Markov chains: disconnected versus reducible

122 Views Asked by At

Until recently, I was under the mistaken impression that a reducible Markov chain is one whose state space can be partitioned into two non-communicating sets, i.e. a disconnected Markov chain. However, to my understanding, the common definition of reducible is more general, and includes the possibility of two or more non-communicating sets connected by transient states. An example is the chain with states $\{ A, B, C \}$ where $A$ and $C$ are absorbing and $B$ leads to both. To be precise, a chain is irreducible if any two states lead to each other, and is reducible otherwise.

Is there any benefit to distinguishing between connected versus disconnected chains, or does the reducible/irreducible split capture everything of real interest? I know as far as the Ergodic theorem, reducibility is more relevant, but it feels like there should be some value to considering connectivity.

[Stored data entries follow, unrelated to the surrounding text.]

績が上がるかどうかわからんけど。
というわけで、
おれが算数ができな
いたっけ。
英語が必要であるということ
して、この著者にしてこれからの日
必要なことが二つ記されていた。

That said, I assume that irreducibility is generally more relevant than reducibility, and irreducibility is a stronger condition than connectedness. Is perhaps connectedness too weak a condition for anything of interest?

1

There are 1 best solutions below

0
On BEST ANSWER

As pointed out by Josh, there is an important distinction between strong and weak connectivity. We can define two states $x,y$ to be weakly connected when either $x$ leads to $y$, $y$ leads to $x$, or both, and define the states to be strongly connected if both $x$ leads to $y$ and $y$ leads to $x$. Under this definition, an irreducible chain is exactly a strongly connected chain (every state strongly connected to every other).

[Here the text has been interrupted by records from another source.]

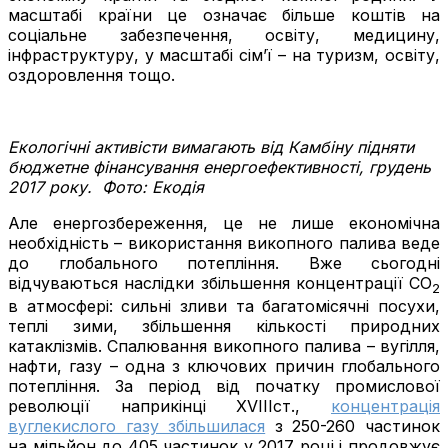
масштабі країни це означає більше коштів на
соціальне забезпечення, освіту, медицину,
інфраструктуру, у масштабі сім’ї – на туризм, освіту,
оздоровлення тощо.
Екологічні активісти вимагають від Камбіну підняти
бюджетне фінансування енергоефективності, грудень
2017 року.
Фото: Екодія
Але енергозбереження, це не лише економічна
необхідність – використання викопного палива веде
до глобального потепління. Вже сьогодні
відчуваються наслідки збільшення концентрації СО
2
в атмосфері: сильні зливи та багатомісячні посухи,
теплі зими, збільшення кількості природних
катаклізмів. Спалювання викопного палива – вугілля,
нафти, газу – одна з ключових причин глобального
потепління. За період від початку промислової
революції наприкінці XVIIIст.,
концентрація
вуглекислого газу збільшилася
з 250-260 частинок
на мільйон до 405 частинок у 2017 році і продовжує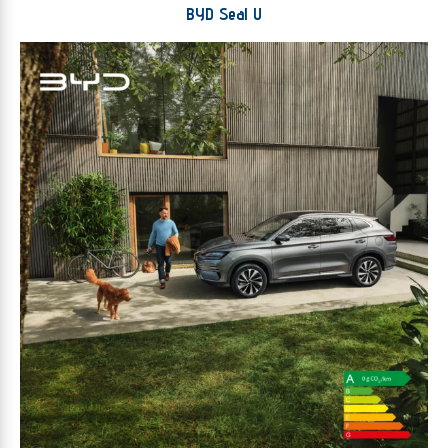
BYD Seal U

The relationship of weak connectivity is a rather poorly behaved one, in that it isn't even transitive. For instance, for the 3-state example in the question, $B$ is weakly connected with both $A$ and $C$, but $A$ and $C$ are not weakly connected to each other. Strong connectivity doesn't have this issue, and is an equivalence relation (as long as we treat each state as being strongly connected to itself).

Additionally, as pointed out in the question, assuming strong connectivity gives the properties that we want from a chain -- especially that it has a unique stationary distribution. For a weakly connected chain, we can't even guarantee the existence of a stationary distribution. For instance, consider a chain with states being the positive integers and transition probabilities such that the chain always moves from $n$ to $n+1$ (i.e. $p(n,m) = I[m=n+1]$ for all $n$). No matter the starting state, the chain moves off to infinity.

Finally, it is worthwhile to notice that, as far as long term behavior, the transient states are generally pretty irrelevant. Essentially, no matter where the chain starts, its going to end up moving around one of the strongly connected "components" of the graph. Removing these transient states leads to a chain with only irreducible/strongly connected components. Then the various notions of connectivity and irreducibility coincide, and the problem vanishes. [This doesn't really make sense for the special case when the whole chain is transient states, but it is meant primarily for intuition anyway.]